-------- 本文抜粋 --------
ピアスによりますと、自己世界構築ということは、生物にはもともと生物プランとしてプログラムされているといいます。この自己世界の構築がゆがんでいる限り、不安、恐怖、不満足感が生まれ、知能の開発もうまく進まないといいます。自己存在意識というものは、生死に類するレベルの問題でありますから、どうしても、そのピラミットの底辺として位置づけてもよいところの学習、運動、友達、各種能力などに、いろいろと影響してくると考えられます。
「自分自身を動かしているもの」をどう理解していくのか、どう動かし、どう変えていくのかということは、いろいろ考えなければなりませんが、私の提案も一つの方法として頭の隅っこに参考として留めておいて下されば幸甚と思います。
私は百姓のかたわら、満三歳までの「0歳児教育の在り方」はどうあったらよいかを求めています。先生方のこれからのご活躍を心からお祈り申し上げます。
-------- データ --------
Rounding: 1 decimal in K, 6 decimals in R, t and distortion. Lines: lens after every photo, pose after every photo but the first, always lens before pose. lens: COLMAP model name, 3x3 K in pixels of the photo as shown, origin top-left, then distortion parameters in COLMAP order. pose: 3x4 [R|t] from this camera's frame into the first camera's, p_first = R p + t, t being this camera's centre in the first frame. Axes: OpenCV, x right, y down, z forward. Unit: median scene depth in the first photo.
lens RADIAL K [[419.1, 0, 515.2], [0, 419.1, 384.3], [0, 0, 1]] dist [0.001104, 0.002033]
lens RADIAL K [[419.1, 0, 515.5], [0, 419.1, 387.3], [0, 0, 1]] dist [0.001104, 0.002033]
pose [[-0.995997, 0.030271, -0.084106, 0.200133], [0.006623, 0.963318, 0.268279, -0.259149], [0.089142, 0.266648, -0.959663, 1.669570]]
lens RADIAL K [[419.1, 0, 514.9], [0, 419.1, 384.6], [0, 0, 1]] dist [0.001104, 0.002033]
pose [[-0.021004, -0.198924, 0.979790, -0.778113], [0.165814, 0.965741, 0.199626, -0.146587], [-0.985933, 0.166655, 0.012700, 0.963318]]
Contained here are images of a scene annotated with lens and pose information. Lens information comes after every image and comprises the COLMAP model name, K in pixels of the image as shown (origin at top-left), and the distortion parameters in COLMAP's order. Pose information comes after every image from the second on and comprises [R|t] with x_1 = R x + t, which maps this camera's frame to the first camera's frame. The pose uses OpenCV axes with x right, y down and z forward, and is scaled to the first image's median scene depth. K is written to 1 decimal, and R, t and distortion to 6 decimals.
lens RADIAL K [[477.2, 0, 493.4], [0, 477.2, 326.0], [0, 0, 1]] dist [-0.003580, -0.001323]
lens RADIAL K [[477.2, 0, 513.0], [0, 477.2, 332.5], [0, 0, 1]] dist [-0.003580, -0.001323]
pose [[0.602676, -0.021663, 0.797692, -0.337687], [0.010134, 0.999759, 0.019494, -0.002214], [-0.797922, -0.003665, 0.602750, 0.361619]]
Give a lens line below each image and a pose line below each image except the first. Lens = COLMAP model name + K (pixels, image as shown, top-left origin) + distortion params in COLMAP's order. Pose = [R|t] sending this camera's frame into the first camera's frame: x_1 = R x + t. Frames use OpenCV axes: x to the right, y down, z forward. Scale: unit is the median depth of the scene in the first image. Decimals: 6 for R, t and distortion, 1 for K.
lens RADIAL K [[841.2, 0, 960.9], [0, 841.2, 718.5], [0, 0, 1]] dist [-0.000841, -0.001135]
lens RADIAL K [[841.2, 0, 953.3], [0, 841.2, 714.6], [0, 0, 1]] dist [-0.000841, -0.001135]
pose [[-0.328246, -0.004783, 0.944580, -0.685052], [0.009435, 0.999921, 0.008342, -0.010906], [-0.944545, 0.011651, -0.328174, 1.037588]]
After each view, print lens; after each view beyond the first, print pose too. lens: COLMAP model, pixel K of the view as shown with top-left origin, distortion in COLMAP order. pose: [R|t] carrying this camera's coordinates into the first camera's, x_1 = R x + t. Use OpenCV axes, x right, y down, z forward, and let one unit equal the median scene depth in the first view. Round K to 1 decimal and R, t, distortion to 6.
--------
## 課題の内容
(A) 自己世界の構築を論じた本文抜粋から、「ピアスによりますと、自己世界」から「を心からお祈り申し上げます。」までを一字一句違えずに抜き出してください。
(B) 自己世界の構築と0歳児教育を論じた文章について、最後の文に続く内容を書き継いでください。

## 解答欄
(A)
ピアスによりますと、自己世界構築ということは、生物にはもともと生物プランとしてプログラムされているといいます。この自己世界の構築がゆがんでいる限り、不安、恐怖、不満足感が生まれ、知能の開発もうまく進まないといいます。自己存在意識というものは、生死に類するレベルの問題でありますから、どうしても、そのピラミットの底辺として位置づけてもよいところの学習、運動、友達、各種能力などに、いろいろと影響してくると考えられます。
「自分自身を動かしているもの」をどう理解していくのか、どう動かし、どう変えていくのかということは、いろいろ考えなければなりませんが、私の提案も一つの方法として頭の隅っこに参考として留めておいて下されば幸甚と思います。
私は百姓のかたわら、満三歳までの「0歳児教育の在り方」はどうあったらよいかを求めています。先生方のこれからのご活躍を心からお祈り申し上げます。

(B)
軌道修正 (贈ることば) 1993/03 下平好上
計画、実施、修正というサイクルは
いつでも必要なことです
軌道修正は人が生きていく場合にも
とても大切なことです
わかっていても
なかなか できない
私も そうです
人は 弱いものです
人工衛星にとって
軌道修正は 必須なことです
それは
生死にかかわるからです
わかっていても なかなかできない
自分の軌道修正は
私たちにとって 必須なことです
生きる道は 絶えず軌道修正を必要とします
自己世界の構築 <学ぶものの心得>
あらゆる生活場面の価値観において、 『自己世界の構築』という概念を頂点として考えていくことが、 自分を伸ばし自分を高め世界平和を求めていく上で、 最良の方法であります。
・ 複数思考は社会生活を俗悪化し、人を不安と焦燥に追いやり、個人の自由とか尊厳をも見失うという、そういう弱点をかかえています。
社会を構成するものは個人であり、その個人の自由とか尊厳に焦点をあてて思考をすすめることが、急務であります。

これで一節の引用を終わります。